序章・それは死体です、大切に扱ってください
何かおかしい!手前の角を曲がって左側の道に魔物が潜んでいる気がする。直感だけど、ダンジョンみたいな場所では直感を信じるべき。どんな魔物だろうと今の私には勝てない…だろう。せいぜいゴブリンかスライムくらいなら、単体ならなんとか…だけど、ゴブリンは単独行動しないし、スライムがこの階にいるわけがない。
幸いにも一人じゃないし、ハハハ。ゴブリンだろうがスライムだろうが、今回はお前ら終わりだ。ハハハハ!
角を曲がり、そっと顔を覗かせると、案の定ゴブリンが7匹いた。一緒に覗き込んだ先輩たちの顔がパッと明るくなった。だって、入って15分くらいで成果があったんだもの。学校は冒険者1日分の費用を支払っている。学生だから半額だけど。
半額ってケチじゃない?いや、そんなことはない。今日は私と一緒に行動した奴には追加の点数があるから。こんなにも多くの人を誘導できたのは、カトリーナ先生のおかげだ。あの抜け目のない商人め。
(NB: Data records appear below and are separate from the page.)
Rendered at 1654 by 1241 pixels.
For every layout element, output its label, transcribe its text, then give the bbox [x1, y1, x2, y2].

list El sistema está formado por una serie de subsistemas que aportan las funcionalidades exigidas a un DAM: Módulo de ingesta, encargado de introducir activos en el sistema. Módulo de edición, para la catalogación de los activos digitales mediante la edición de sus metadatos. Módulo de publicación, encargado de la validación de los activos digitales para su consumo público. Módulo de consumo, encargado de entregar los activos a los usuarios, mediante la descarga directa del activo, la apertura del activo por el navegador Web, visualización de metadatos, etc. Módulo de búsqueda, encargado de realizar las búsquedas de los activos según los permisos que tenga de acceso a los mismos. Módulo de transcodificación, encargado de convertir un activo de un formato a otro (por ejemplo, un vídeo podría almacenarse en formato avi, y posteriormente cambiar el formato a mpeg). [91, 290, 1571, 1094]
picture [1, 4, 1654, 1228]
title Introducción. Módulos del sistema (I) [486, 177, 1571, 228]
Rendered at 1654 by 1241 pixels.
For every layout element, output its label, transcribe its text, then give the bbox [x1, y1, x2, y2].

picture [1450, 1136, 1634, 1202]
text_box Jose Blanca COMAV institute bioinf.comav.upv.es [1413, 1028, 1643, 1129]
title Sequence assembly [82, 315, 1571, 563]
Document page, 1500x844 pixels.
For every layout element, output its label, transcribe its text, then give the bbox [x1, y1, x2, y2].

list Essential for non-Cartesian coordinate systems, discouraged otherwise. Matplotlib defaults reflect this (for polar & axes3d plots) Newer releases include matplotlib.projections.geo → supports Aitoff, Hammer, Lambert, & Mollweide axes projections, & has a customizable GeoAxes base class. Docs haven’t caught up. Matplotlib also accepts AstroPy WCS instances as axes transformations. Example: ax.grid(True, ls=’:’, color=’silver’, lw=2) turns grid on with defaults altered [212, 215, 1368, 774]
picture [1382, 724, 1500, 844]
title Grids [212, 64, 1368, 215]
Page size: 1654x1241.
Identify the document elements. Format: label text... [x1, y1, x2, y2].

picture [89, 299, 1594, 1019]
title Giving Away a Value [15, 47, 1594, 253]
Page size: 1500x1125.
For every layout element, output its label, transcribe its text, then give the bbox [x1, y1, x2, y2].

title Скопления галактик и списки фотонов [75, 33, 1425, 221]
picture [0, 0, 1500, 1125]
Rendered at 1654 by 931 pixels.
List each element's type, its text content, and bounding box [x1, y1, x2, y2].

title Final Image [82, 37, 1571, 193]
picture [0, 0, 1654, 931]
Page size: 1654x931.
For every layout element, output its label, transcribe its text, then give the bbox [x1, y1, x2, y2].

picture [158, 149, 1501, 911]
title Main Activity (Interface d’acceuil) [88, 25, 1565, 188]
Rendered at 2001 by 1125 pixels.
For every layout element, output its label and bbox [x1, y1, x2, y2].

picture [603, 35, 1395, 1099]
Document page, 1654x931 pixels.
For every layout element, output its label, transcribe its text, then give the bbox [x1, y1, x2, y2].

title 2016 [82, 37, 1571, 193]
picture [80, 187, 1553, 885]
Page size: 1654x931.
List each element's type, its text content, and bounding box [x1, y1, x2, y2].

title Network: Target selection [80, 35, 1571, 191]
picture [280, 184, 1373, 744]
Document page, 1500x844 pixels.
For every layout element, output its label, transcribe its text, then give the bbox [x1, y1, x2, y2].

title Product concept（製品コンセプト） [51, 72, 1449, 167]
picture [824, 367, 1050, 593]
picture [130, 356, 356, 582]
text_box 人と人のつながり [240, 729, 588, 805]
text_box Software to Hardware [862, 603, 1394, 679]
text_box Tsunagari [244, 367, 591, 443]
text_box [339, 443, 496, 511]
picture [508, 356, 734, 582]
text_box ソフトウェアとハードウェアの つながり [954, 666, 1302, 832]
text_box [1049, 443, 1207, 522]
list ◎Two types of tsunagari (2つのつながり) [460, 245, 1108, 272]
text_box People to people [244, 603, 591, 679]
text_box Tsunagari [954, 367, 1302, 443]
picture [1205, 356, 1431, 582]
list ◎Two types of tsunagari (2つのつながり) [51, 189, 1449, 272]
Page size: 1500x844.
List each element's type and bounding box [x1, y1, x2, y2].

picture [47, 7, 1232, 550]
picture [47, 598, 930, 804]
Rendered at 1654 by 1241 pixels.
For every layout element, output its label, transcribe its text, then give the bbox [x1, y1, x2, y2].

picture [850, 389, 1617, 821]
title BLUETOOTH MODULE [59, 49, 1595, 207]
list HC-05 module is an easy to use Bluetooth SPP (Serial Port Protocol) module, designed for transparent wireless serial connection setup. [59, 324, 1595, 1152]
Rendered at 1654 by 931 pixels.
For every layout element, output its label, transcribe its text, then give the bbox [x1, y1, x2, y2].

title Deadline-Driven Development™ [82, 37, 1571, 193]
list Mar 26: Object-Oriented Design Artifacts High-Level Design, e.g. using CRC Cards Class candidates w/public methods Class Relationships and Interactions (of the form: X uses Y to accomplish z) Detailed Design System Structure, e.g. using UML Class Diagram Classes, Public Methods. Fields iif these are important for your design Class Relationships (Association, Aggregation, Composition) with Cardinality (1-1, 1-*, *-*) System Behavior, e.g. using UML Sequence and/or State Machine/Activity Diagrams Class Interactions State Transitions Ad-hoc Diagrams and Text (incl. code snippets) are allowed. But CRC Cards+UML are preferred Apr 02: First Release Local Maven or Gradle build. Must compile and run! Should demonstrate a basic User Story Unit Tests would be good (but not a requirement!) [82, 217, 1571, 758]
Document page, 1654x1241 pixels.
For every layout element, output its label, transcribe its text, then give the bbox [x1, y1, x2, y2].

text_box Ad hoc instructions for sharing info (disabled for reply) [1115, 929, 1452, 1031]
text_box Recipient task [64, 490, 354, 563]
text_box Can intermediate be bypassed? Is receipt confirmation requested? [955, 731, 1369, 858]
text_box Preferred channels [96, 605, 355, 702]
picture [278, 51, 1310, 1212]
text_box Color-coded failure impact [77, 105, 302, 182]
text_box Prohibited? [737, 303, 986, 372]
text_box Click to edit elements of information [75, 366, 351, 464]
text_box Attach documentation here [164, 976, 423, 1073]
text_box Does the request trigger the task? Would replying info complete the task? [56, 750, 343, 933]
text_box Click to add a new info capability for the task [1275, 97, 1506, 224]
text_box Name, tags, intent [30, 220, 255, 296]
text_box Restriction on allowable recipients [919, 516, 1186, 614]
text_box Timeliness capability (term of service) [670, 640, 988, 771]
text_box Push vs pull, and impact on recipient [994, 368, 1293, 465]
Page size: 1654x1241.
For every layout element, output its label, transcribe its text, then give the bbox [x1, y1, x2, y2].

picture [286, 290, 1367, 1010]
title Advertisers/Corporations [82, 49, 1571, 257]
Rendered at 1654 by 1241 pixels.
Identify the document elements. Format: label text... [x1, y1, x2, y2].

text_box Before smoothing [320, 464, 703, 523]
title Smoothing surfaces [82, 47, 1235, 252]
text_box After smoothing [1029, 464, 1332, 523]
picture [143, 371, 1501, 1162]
魔法使いが火球を放ち、びっくりした。止めようとした時には、他の3人もすでに攻撃を始めていて、止められなかった。
火球は2匹のゴブリンを焼き尽くし、灰になってしまった。残りの2匹は、斧の一撃で胴体が真っ二つになり、上半身が地面に倒れ、不承不承の表情。騎士は盾で1匹を吹き飛ばし、壁に激突させて気絶させた。そしてもう1匹の首を斬り落とす。首はしばらく空中を飛び回り、全てのゴブリンが死んでから地面に落ちた。最後のゴブリンは双剣でバラバラにされた。一瞬の出来事で、ゴブリンは自分が死んだことすら気づいていなかった。
……
まさか…冗談だろ。ダンジョンに入る前に、死体を大切に扱うように何度も言っておいたのに!
怒りを抑えながら外に出ると、彼らは得意げに立っていて、満面の笑みを浮かべていた。
「あの2匹は真っ黒焦げになって使えない」
地面に広がる焦げ跡を見て、
「実際、半分に切られていようが、4、5つに切られていようが、使えないものは使えない。
「これは骨が全部砕けている」
実演として、盾で倒されたゴブリンを死霊術で起こそうとした。ゴブリンは地面を這いずり回り、その姿に先輩が吐きそうになった。
「分かった?」
彼女は口を手で覆い、何度も頷いた。魔法を解いた。
唯一使える首なしゴブリンに魔法をかけ、指を上に動かす。すると、首なしゴブリンは立ち上がった。
「あと4匹必要だ!頑張ろう!」
顔を曇らせた先輩たちに、胸の前で拳を握りしめ、励ますポーズを取った。反応がない?おかしいな、前世ではアイドルとして成功したのに、私の可愛さが足りないのか?
「何でこんなに面倒くさいんだ」
斧を使った先輩が不満そうに言ったので、私は言い返した。
「当たり前だろ、坊や。面倒くさくないと単位が取れないじゃないか。」
単位のこと、そして彼らが学校で置かれている立場を考えると、他の仲間が斧を使った先輩を必死に説得した。
「チッ、暗属性の奴らはみんな面倒くさい。」
面目を保つためにそう言った。
まあ、入学したばかりの頃は、自分が暗属性であることを気にして、そのせいで傷ついたこともあった。でも今は違う。死霊術師だっていいじゃないか。私は自分の価値を創造できる!暗いのは属性だけで、心じゃない!私みたいに女性好きな女の心が黒いわけないじゃないか!